[About this exercise]
Return the whole listing unchanged. Drop the images.
··· Extracted entries
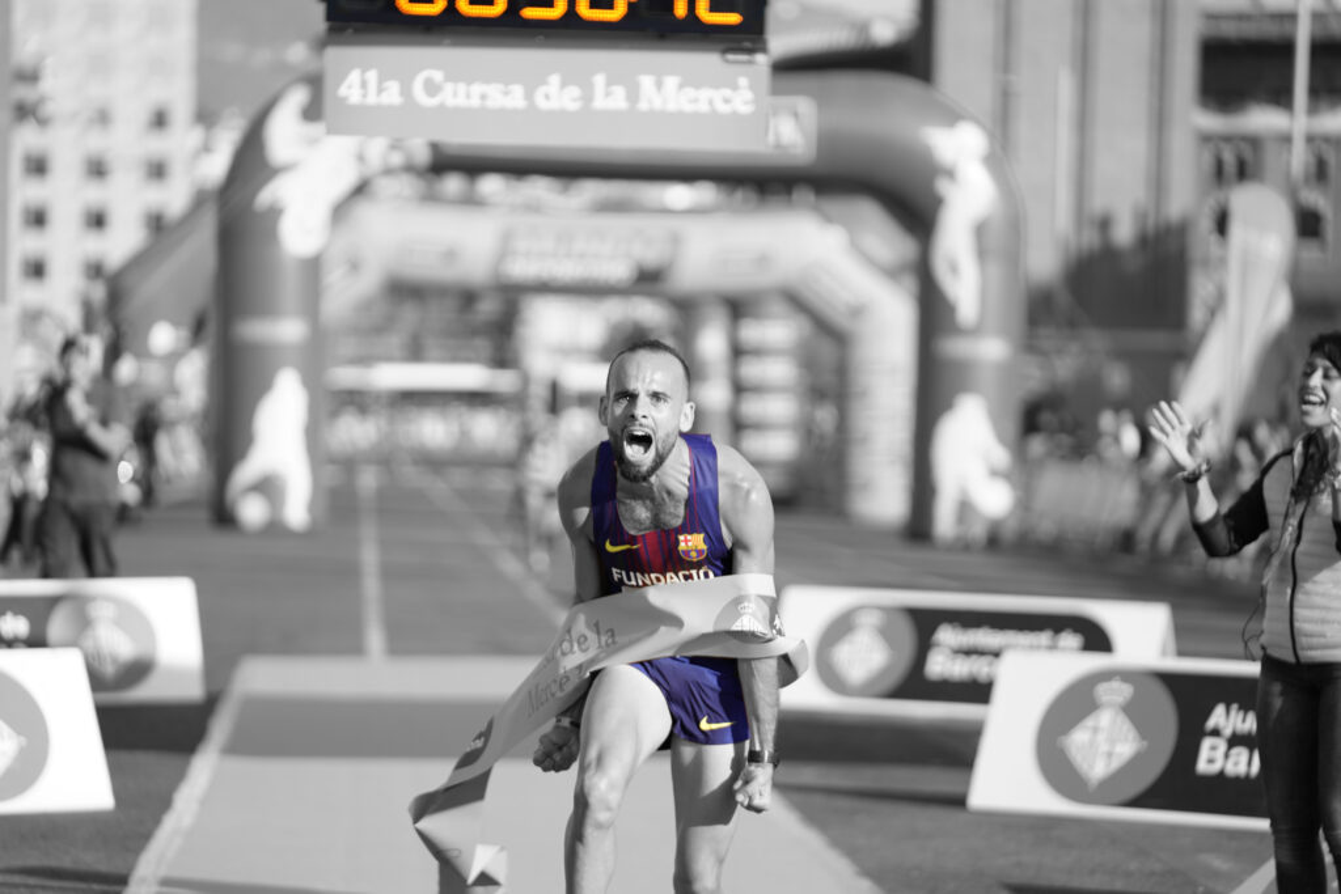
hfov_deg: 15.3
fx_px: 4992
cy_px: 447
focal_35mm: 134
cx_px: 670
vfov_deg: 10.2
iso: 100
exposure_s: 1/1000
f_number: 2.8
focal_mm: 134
······
[Result of the task]
hfov_deg: 15.3
fx_px: 4992
cy_px: 447
focal_35mm: 134
cx_px: 670
vfov_deg: 10.2
iso: 100
exposure_s: 1/1000
f_number: 2.8
focal_mm: 134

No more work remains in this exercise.